I realize it seems like a one-off fix, but it is done only for backward
compatibility.

Other paths under /proc/self/map_files require CAP_SYS_ADMIN in the
initial user namespace, or have CAP_CHECKPOINT_RESTORE in the user
namespace. Sure, it is not future-proof, but it would look weird if
after CVE-2019-19814 there will be more ways to access files from the
host without requiring some capabilities.

One problem with having it as a mount option for procfs (so for the
/proc in the container) is that then the container runtime has the
the burden to verify that there are no other procfs mounts accessible
from the mount namespace as well as to check that the mount option is
available before attempting to use it from the container. Potentially
it could also be a TOCTOU race since a proc mount could appear later,
e.g. parent mount with shared propagation. If the runtime finds out
that another procfs is reachable, then it would have to fallback to
re-exec itself much later than what we do today.

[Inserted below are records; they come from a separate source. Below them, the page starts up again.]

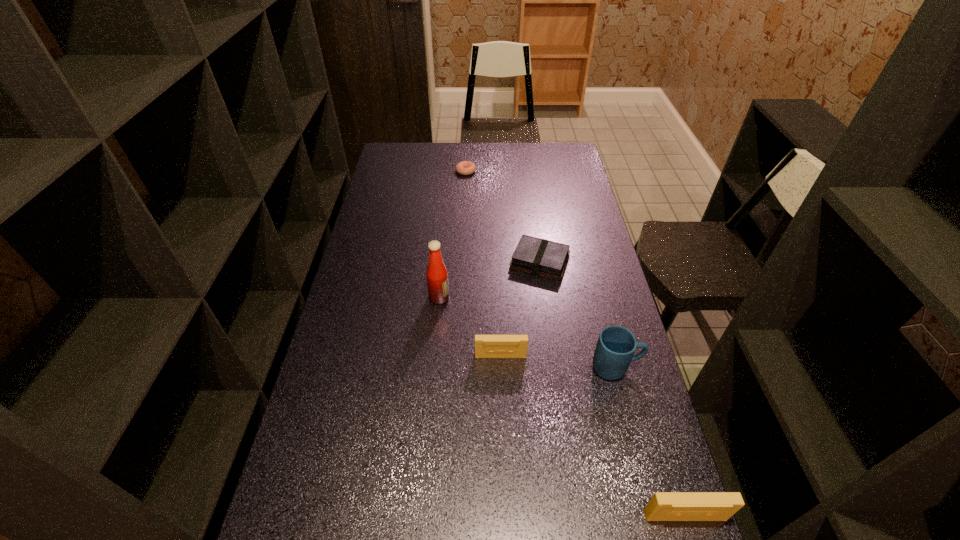
The height and width of the screenshot is (540, 960). I want to click on object present at the near right corner, so click(664, 506).

In the image, there is a desktop. In order to click on vacant area at the far edge in this screenshot , I will do `click(476, 161)`.

Find the location of a particular element. This screenshot has width=960, height=540. free spot at the near edge of the desktop is located at coordinates (583, 514).

In the image, there is a desktop. Where is `blank space at the left edge`? This screenshot has width=960, height=540. blank space at the left edge is located at coordinates (365, 346).

Image resolution: width=960 pixels, height=540 pixels. In order to click on vacant space at the right edge of the desktop in this screenshot , I will do pos(590,370).

Locate an element on the screen. Image resolution: width=960 pixels, height=540 pixels. free space at the far right corner of the desktop is located at coordinates (547, 159).

Where is `vacant space that is in between the condiment and the left videotape`? This screenshot has width=960, height=540. vacant space that is in between the condiment and the left videotape is located at coordinates (469, 327).

Image resolution: width=960 pixels, height=540 pixels. Identify the location of free space between the right videotape and the book. (612, 389).

The image size is (960, 540). Identify the location of free space between the second tallest object and the right videotape. (650, 442).

This screenshot has height=540, width=960. What are the coordinates of `unoccupied area between the farthest object and the right videotape` in the screenshot? It's located at (575, 343).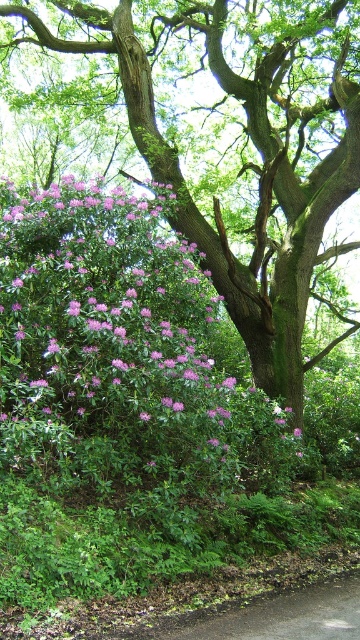
You are standing in the forest and want to take a photo of both the green rough bark tree at upper center and the pink matte flower at center. Which object should you focus on first to ensure both are in clear view?

You should focus on the green rough bark tree at upper center first since it is closer to you than the pink matte flower at center, allowing both to be in focus when adjusting the camera settings.

You are standing in the lush natural scene described. If you want to locate the green rough bark tree at upper center, which coordinate point should you look towards?

You should look towards the coordinate point at (258, 189) to find the green rough bark tree at upper center.

You are standing in the middle of the scene and want to walk towards the point marked at coordinate (294, 428). There is another point at (282, 173). Which point will you encounter first?

You will encounter point (294, 428) first because it is closer to you than point (282, 173), which is further away behind it.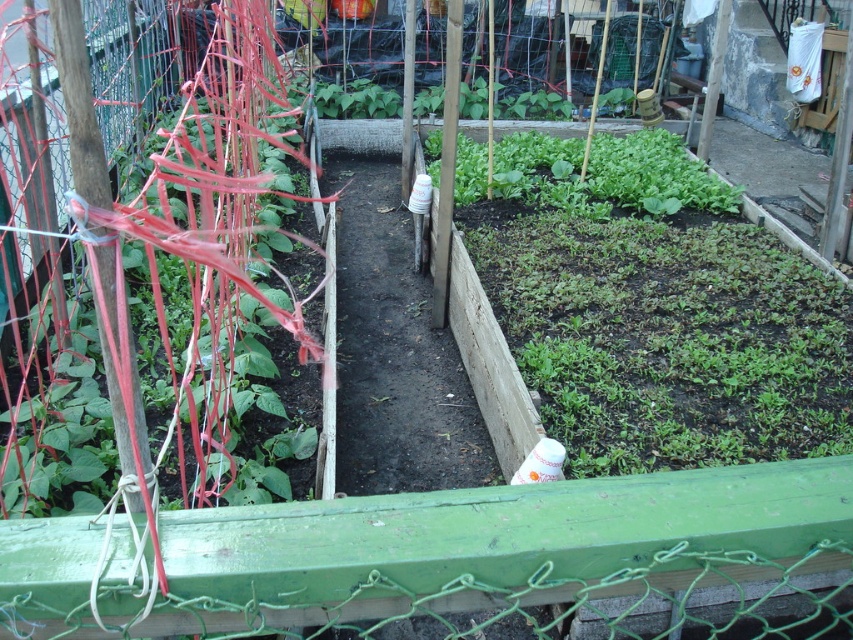
You are a gardener who wants to plant a new flower in the garden. You have two options, the green matte plant at left and the green leafy at center. Which one requires more space to grow?

The green matte plant at left requires more space to grow because it has a larger size compared to the green leafy at center.

Consider the image. You are a gardener who needs to water the green matte plant at left. Your watering can has a maximum reach of 60 centimeters. Can you water the plant without moving closer?

The green matte plant at left and the viewer are 62.39 centimeters apart, which is beyond the watering can reach of 60 centimeters. Therefore, you need to move closer to water the plant.

You are standing in the garden and see the point marked at coordinates (x=157, y=308). What object is this point located on?

The point is on the green matte plant at left.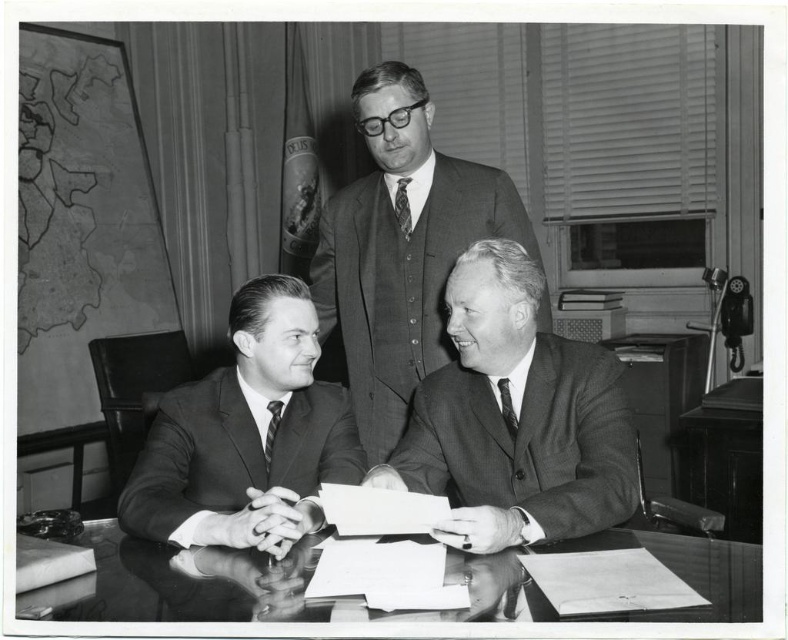
Question: Which point is farther to the camera?

Choices:
 (A) dark gray suit at center
 (B) dark gray textured tie at center
 (C) smooth suit at center
 (D) smooth gray suit at center

Answer: (D)

Question: Does smooth suit at center appear on the right side of smooth gray suit at center?

Choices:
 (A) yes
 (B) no

Answer: (A)

Question: Which point is farther from the camera taking this photo?

Choices:
 (A) (443, 262)
 (B) (266, 433)
 (C) (409, 227)
 (D) (690, 577)

Answer: (C)

Question: Can you confirm if dark gray suit at center is smaller than glossy wood table at center?

Choices:
 (A) no
 (B) yes

Answer: (A)

Question: Which of the following is the closest to the observer?

Choices:
 (A) glossy wood table at center
 (B) textured silk tie at upper center

Answer: (A)

Question: Does smooth gray suit at center lie behind glossy wood table at center?

Choices:
 (A) no
 (B) yes

Answer: (B)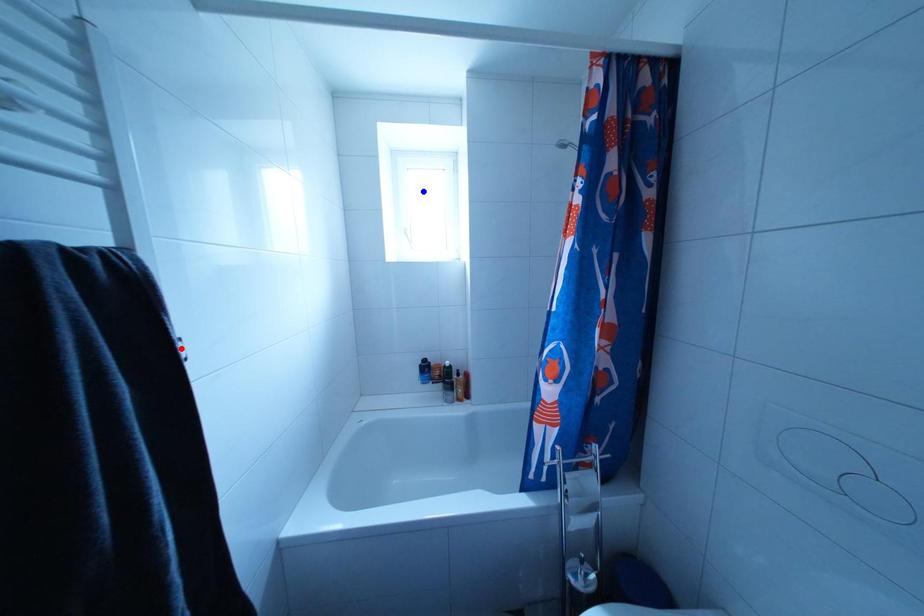
Question: Two points are marked on the image. Which point is closer to the camera?

Choices:
 (A) Blue point is closer.
 (B) Red point is closer.

Answer: (B)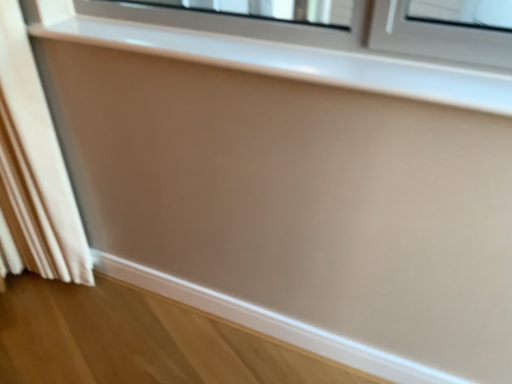
Question: Is white fabric curtain at left further to camera compared to matte white window sill at upper center?

Choices:
 (A) no
 (B) yes

Answer: (B)

Question: Can you confirm if white fabric curtain at left is thinner than matte white window sill at upper center?

Choices:
 (A) yes
 (B) no

Answer: (B)

Question: From the image's perspective, would you say white fabric curtain at left is shown under matte white window sill at upper center?

Choices:
 (A) no
 (B) yes

Answer: (B)

Question: Considering the relative sizes of white fabric curtain at left and matte white window sill at upper center in the image provided, is white fabric curtain at left taller than matte white window sill at upper center?

Choices:
 (A) yes
 (B) no

Answer: (A)

Question: Considering the relative positions of white fabric curtain at left and matte white window sill at upper center in the image provided, is white fabric curtain at left in front of matte white window sill at upper center?

Choices:
 (A) no
 (B) yes

Answer: (A)

Question: Can you confirm if white fabric curtain at left is wider than matte white window sill at upper center?

Choices:
 (A) yes
 (B) no

Answer: (A)

Question: Can you confirm if matte white window sill at upper center is smaller than white fabric curtain at left?

Choices:
 (A) no
 (B) yes

Answer: (B)

Question: Is matte white window sill at upper center to the right of white fabric curtain at left from the viewer's perspective?

Choices:
 (A) yes
 (B) no

Answer: (A)

Question: Is matte white window sill at upper center touching white fabric curtain at left?

Choices:
 (A) no
 (B) yes

Answer: (A)

Question: Is matte white window sill at upper center wider than white fabric curtain at left?

Choices:
 (A) yes
 (B) no

Answer: (B)

Question: Is matte white window sill at upper center positioned in front of white fabric curtain at left?

Choices:
 (A) yes
 (B) no

Answer: (A)

Question: Does matte white window sill at upper center have a lesser height compared to white fabric curtain at left?

Choices:
 (A) no
 (B) yes

Answer: (B)

Question: From a real-world perspective, relative to white fabric curtain at left, is matte white window sill at upper center vertically above or below?

Choices:
 (A) below
 (B) above

Answer: (B)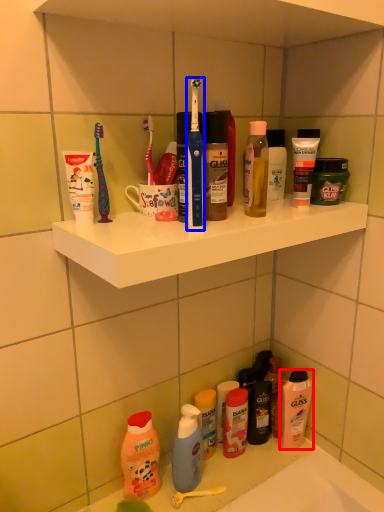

With the prctl a runtime would just need to do the following and live
happily ever after:

__attribute__ ((constructor)) static void hide_self_exe (void)
{
if (prctl(PR_SET_HIDE_SELF_EXE, 1, 0, 0, 0) == 0)
return;

/* ...reexec as we do today... */
}

and we won't have to worry about what mount options are supported or
used by proc.